§ PROBLEM DETAILS:
Transcribe the entries below word for word, beginning at the line with "t destination for" and stopping after the line with "leaving residents wondering whether they"; drop all pictures.

──────── DATASET RECORDS ────────

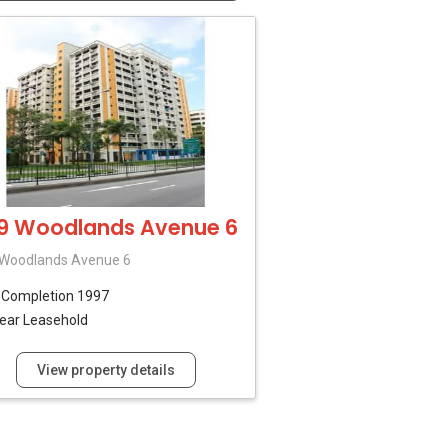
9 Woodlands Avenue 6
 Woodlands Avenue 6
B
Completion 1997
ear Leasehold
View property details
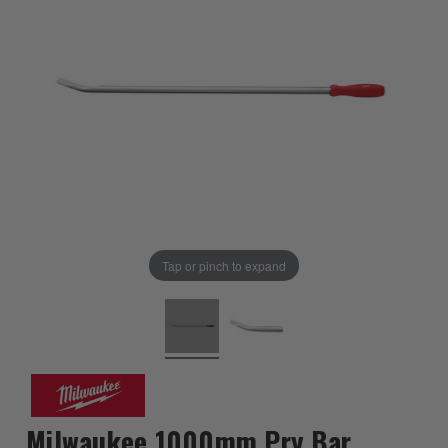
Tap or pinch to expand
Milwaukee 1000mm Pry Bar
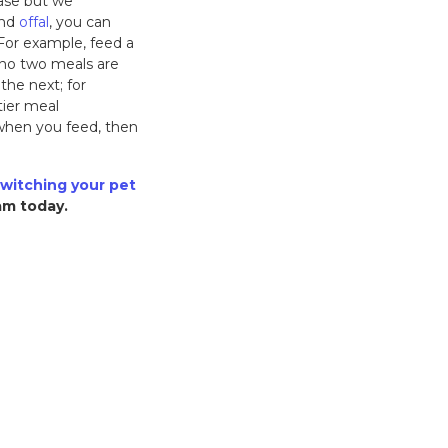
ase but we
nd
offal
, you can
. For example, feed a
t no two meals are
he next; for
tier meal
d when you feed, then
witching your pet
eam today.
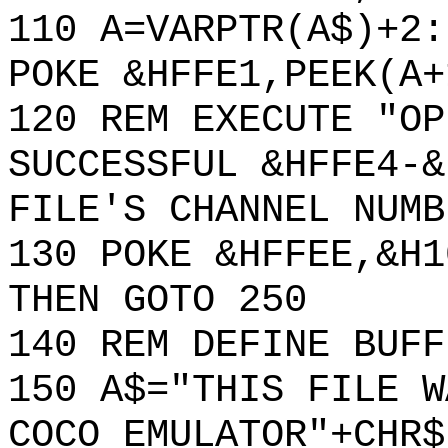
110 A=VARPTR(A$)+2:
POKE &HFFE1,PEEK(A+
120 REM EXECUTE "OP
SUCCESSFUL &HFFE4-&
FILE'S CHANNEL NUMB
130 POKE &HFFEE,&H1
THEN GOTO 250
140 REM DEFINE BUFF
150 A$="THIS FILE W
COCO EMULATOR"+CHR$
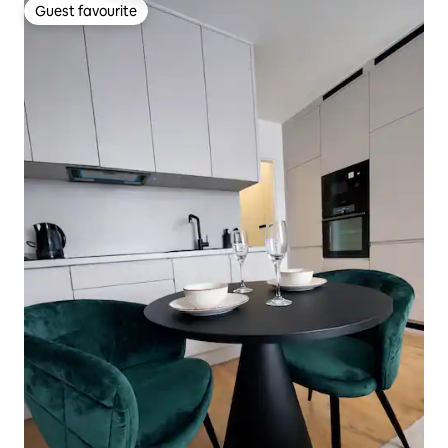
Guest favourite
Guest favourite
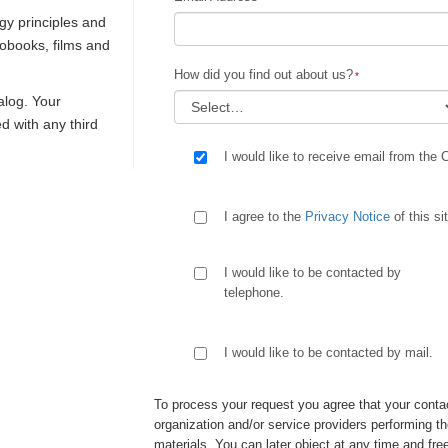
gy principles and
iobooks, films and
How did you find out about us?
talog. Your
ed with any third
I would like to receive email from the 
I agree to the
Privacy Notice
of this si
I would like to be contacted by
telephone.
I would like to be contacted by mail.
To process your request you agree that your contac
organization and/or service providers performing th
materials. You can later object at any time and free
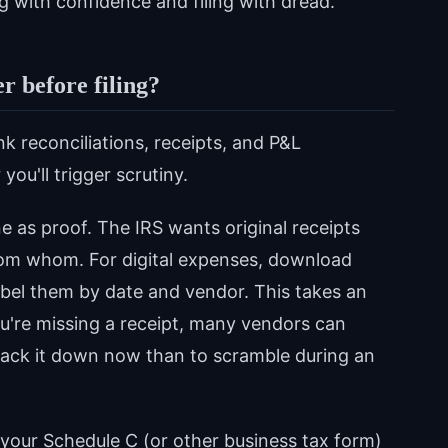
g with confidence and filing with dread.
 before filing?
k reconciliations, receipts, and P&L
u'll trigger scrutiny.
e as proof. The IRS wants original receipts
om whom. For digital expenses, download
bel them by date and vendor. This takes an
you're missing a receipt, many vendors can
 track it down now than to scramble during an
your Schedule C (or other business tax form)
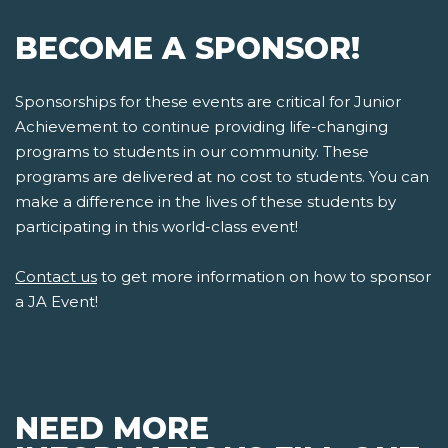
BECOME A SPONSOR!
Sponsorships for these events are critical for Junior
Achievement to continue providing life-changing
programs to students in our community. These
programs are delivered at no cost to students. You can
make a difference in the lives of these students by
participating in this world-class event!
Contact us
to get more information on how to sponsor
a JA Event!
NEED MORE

────────
──────── DATASET RECORDS ────────

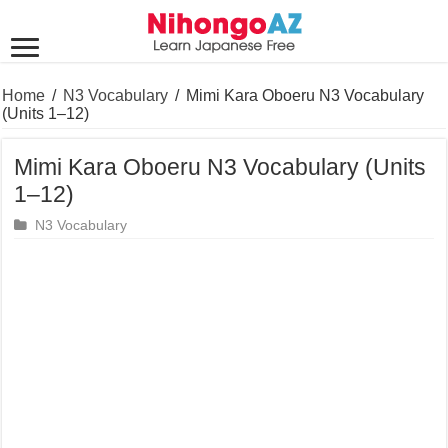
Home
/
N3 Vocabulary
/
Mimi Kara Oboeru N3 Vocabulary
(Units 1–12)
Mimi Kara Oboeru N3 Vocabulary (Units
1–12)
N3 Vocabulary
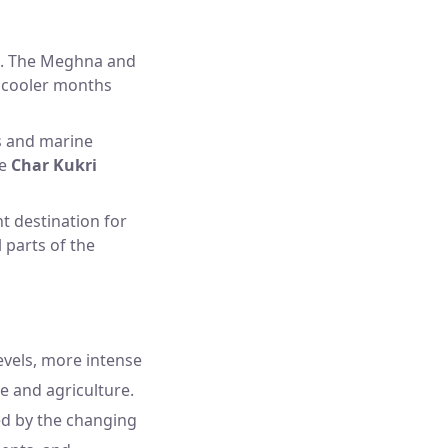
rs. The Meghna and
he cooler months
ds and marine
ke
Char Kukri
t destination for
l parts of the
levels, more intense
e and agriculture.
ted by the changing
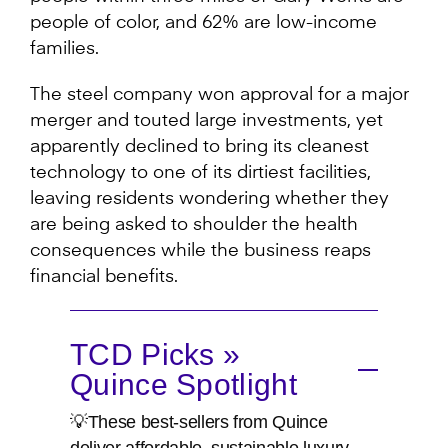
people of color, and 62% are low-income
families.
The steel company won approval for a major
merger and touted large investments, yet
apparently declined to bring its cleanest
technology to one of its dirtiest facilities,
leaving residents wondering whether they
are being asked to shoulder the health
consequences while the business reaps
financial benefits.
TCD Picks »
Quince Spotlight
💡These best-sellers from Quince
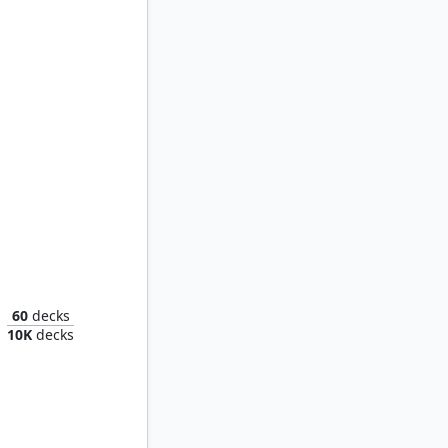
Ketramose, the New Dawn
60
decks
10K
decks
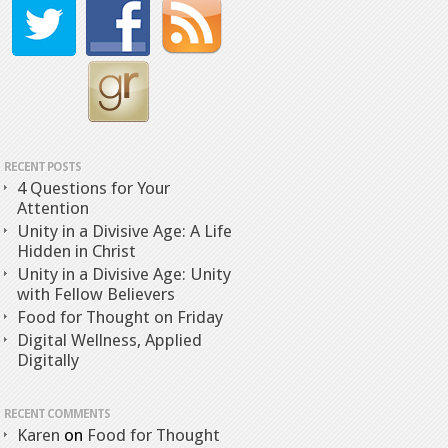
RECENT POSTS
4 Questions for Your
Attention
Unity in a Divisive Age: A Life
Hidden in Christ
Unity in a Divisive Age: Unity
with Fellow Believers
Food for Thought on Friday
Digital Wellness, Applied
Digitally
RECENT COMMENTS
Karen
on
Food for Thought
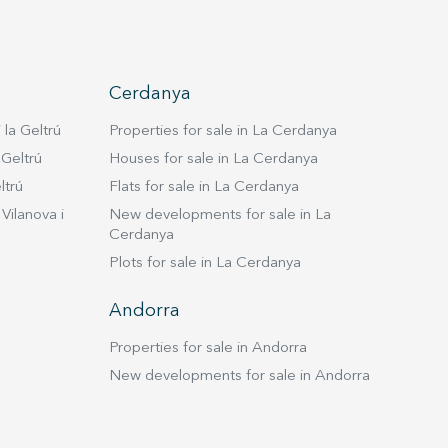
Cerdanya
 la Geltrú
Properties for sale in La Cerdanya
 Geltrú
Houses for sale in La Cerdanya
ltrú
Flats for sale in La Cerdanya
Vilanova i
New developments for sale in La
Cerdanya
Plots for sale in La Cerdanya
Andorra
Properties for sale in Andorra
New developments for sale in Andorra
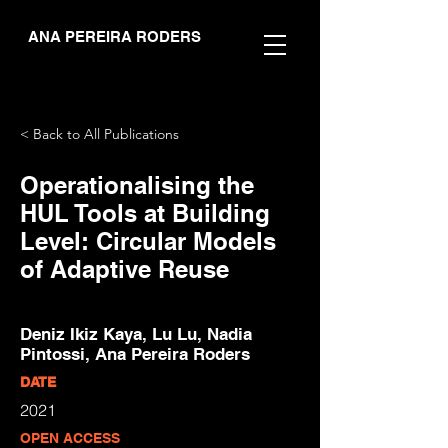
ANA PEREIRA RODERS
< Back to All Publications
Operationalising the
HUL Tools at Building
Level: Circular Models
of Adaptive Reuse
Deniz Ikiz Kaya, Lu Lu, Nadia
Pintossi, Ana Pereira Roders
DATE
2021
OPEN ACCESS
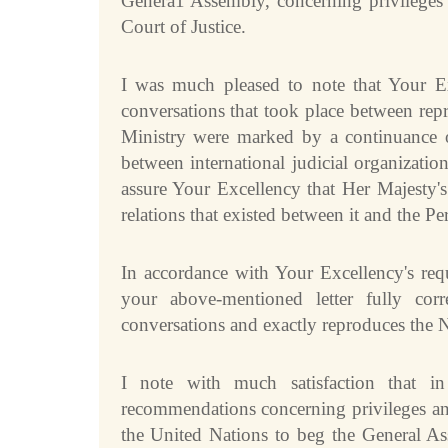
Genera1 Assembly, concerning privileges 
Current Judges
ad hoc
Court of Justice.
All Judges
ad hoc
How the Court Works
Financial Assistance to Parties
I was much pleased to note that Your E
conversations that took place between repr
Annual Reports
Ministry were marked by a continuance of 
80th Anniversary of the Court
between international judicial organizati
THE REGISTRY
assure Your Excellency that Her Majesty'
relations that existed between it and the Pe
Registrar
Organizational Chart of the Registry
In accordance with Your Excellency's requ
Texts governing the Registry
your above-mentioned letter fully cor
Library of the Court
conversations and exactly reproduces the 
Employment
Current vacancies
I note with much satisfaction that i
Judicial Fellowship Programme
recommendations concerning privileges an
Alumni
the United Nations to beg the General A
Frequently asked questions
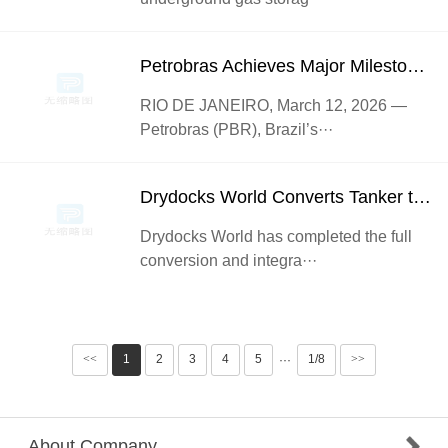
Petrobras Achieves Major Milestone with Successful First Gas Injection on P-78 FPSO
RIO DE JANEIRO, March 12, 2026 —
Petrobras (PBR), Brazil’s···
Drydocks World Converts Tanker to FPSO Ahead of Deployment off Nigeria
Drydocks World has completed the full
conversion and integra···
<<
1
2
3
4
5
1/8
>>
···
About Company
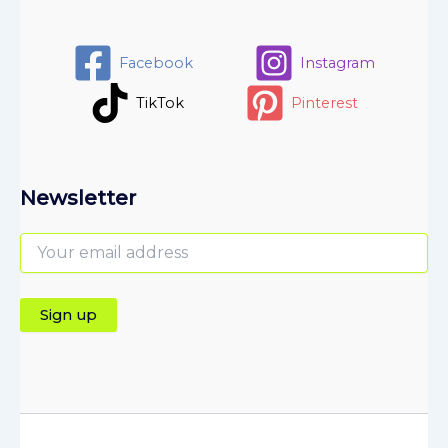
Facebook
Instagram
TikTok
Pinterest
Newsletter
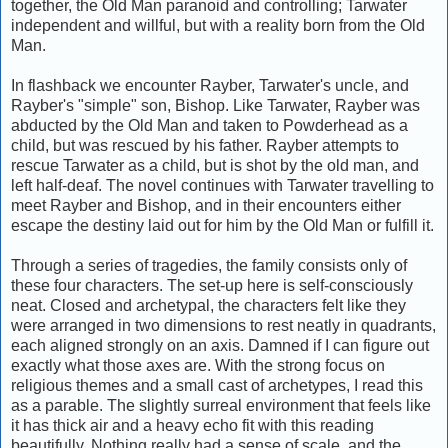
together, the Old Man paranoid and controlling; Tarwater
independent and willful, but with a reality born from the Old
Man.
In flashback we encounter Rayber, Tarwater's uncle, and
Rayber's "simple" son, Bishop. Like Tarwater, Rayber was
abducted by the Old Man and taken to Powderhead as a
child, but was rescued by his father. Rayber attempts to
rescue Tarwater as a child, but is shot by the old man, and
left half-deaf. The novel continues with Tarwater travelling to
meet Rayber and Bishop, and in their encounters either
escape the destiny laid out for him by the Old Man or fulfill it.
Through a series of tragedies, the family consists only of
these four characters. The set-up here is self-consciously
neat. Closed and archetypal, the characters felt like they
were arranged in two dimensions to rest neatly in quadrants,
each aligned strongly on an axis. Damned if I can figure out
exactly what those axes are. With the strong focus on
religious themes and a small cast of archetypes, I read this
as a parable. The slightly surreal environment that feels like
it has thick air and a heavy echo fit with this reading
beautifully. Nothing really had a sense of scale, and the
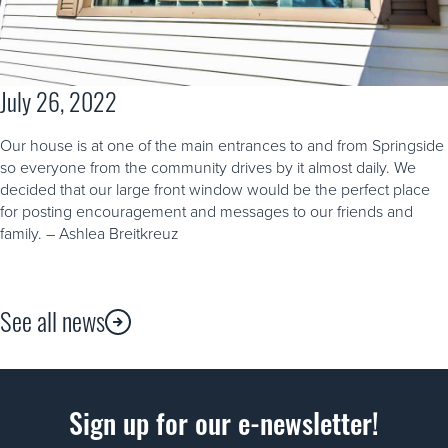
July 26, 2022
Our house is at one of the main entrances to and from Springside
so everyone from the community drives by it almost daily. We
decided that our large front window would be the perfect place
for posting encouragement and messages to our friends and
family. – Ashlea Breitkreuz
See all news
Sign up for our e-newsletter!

────────

§ TASK SOLUTION:
t destination for
l parts of the
levels, more intense
e and agriculture.
ted by the changing
people of color, and 62% are low-income
families.
The steel company won approval for a major
merger and touted large investments, yet
apparently declined to bring its cleanest
technology to one of its dirtiest facilities,
leaving residents wondering whether they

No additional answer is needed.